### Written task A
Name every part of her recovery work that the article about Chadwick's cycling lists.

***

Chadwick, with her guide dog, Zorro, and Espinoza at the Olympic Training Center in Colorado Springs| Photo: Patricia Chadwick


Chadwick had previously been working with a different pilot, who decided to pursue other opportunities at the beginning of this year. So Chadwick had to find another pilot if she was going to continue competing at the elite level. Chadwick knew of Espinoza through one of her coaches and asked about her, and the two were connected in early February. In late February, Espinoza came to Colorado Springs, where Chadwick now lives, for a trial and the two hit it off.

They went to a training camp together for one week in March, another training for three weeks in May, and another three weeks leading up to the world championships. 

Most of Chadwick and Espinoza’s training was done separately though, Chadwick said, and when she is training without a pilot she does most of her training indoors and does have to “get creative with certain exercises,” because of being blind. But mostly Chadwick doesn’t do anything different for training because of her disability, she said, adding that she goes to the gym at least three times per week and is on her bike almost every day. In addition to her training, she also works on her recovery, including sleeping, eating and soft tissue work, which is “just as important” as training, she said. 

After coming home from Scotland last week, Chadwick took a few days to rest, but then got right back to her training, she said. If all goes well, Chadwick and Espinoza hope to go to the Parapan American Games in Santiago, Chile this November, and to next year’s World Championships, which will be held in Rio de Janeiro, Brazil in March. The team’s ultimate goal, of course, is to go to the Paralympics and Chadwick said she is hopeful that they will qualify for the summer games in 2024. But if not, she feels confident that they could train hard enough to qualify for the next Summer Paralympics in 2028. 

Though Chadwick no longer resides in Humboldt, she wanted to say how grateful she is for the time she spent here and wanted to thank all of the family, friends and educators that helped encourage her to pursue anything she set her mind to. 

“Growing up in Humboldt County taught me the importance of how to create and maintain a support network,” she said. “I’m so grateful to everyone that encouraged me along the way. I was given many opportunities, and I’m so thankful to be a part of the community.”

***

### Written task B
Update the listing from the line containing "What is the" through the end of the listing by changing "sum" to "total" and leaving everything else as it is. Leave the pictures out.

***

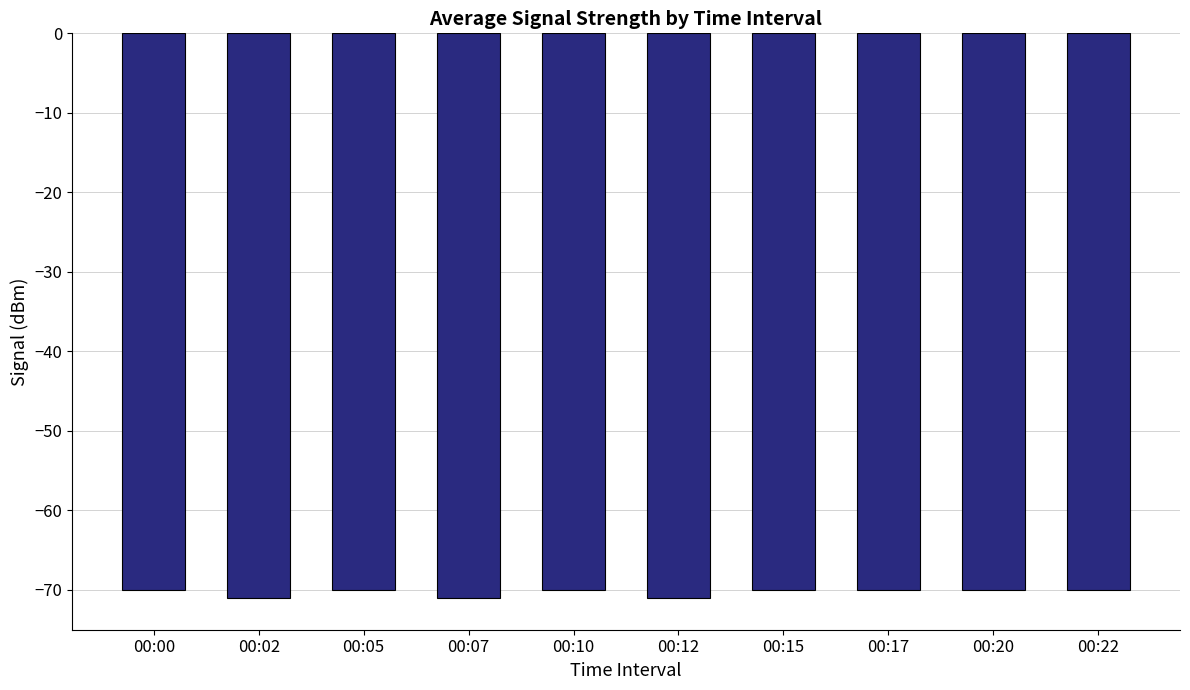

Is it true that the value at 00:17 is -110?

False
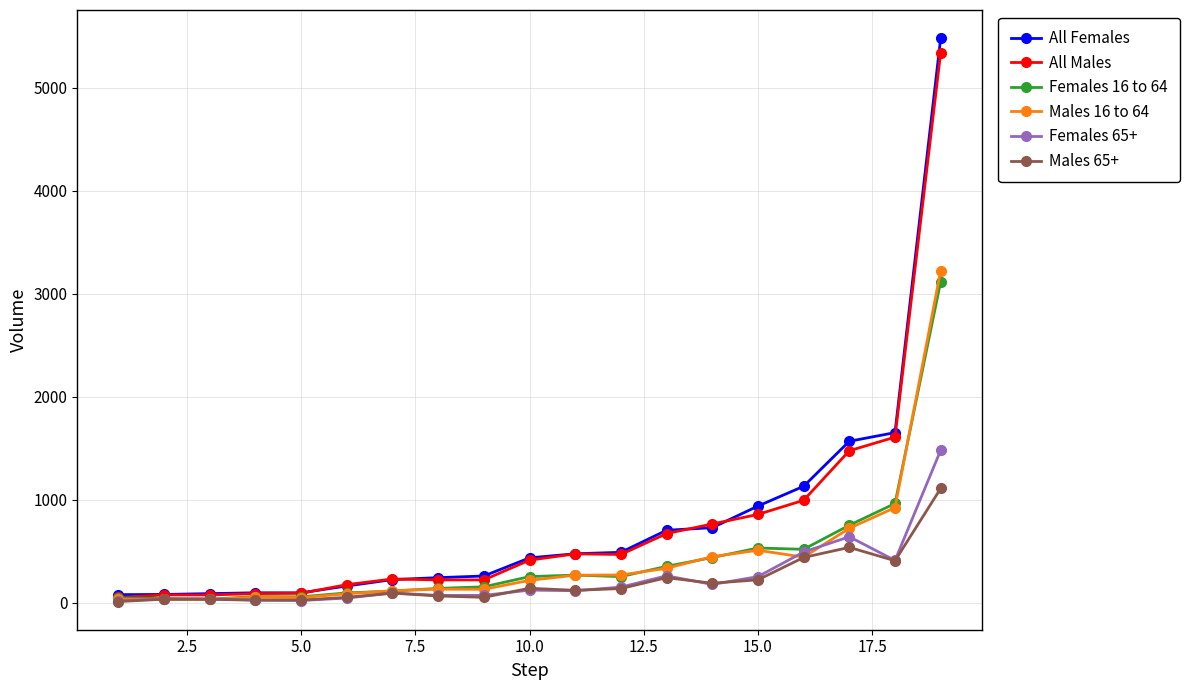

What is the sum of all Females 16 to 64 values?

8219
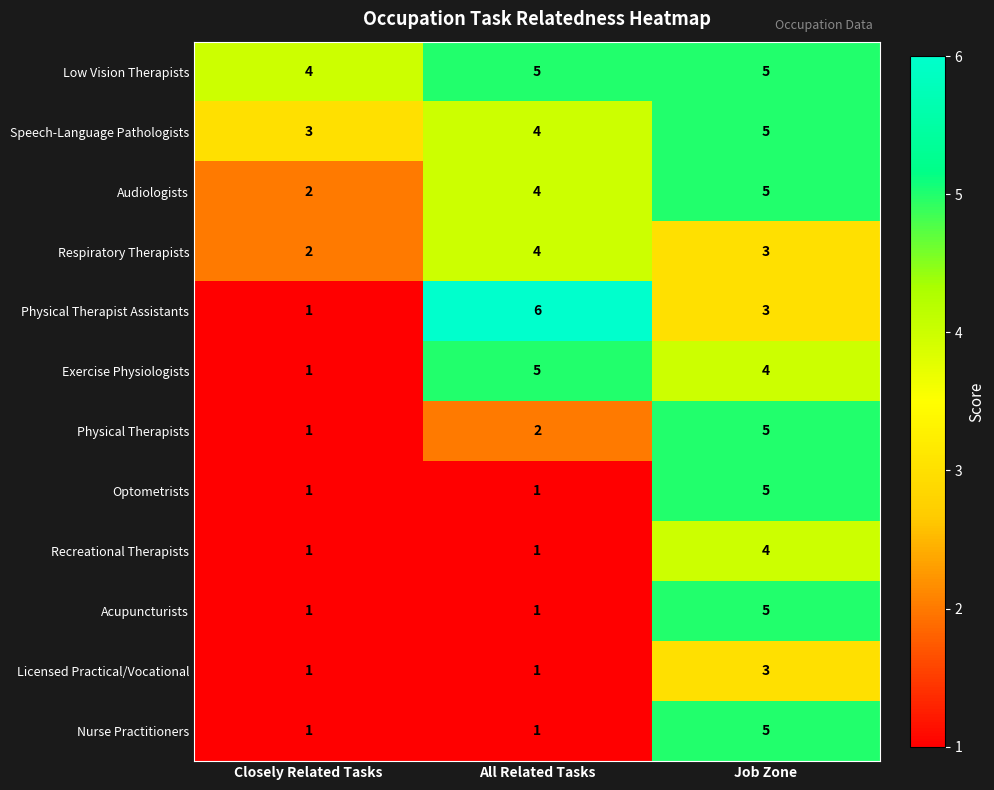

At which category is the sum across all series the highest?

Job Zone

***

### Answer space A
sleeping, eating, soft tissue work

### Answer space B
What is the total of all Females 16 to 64 values?

8219

At which category is the total across all series the highest?

Job Zone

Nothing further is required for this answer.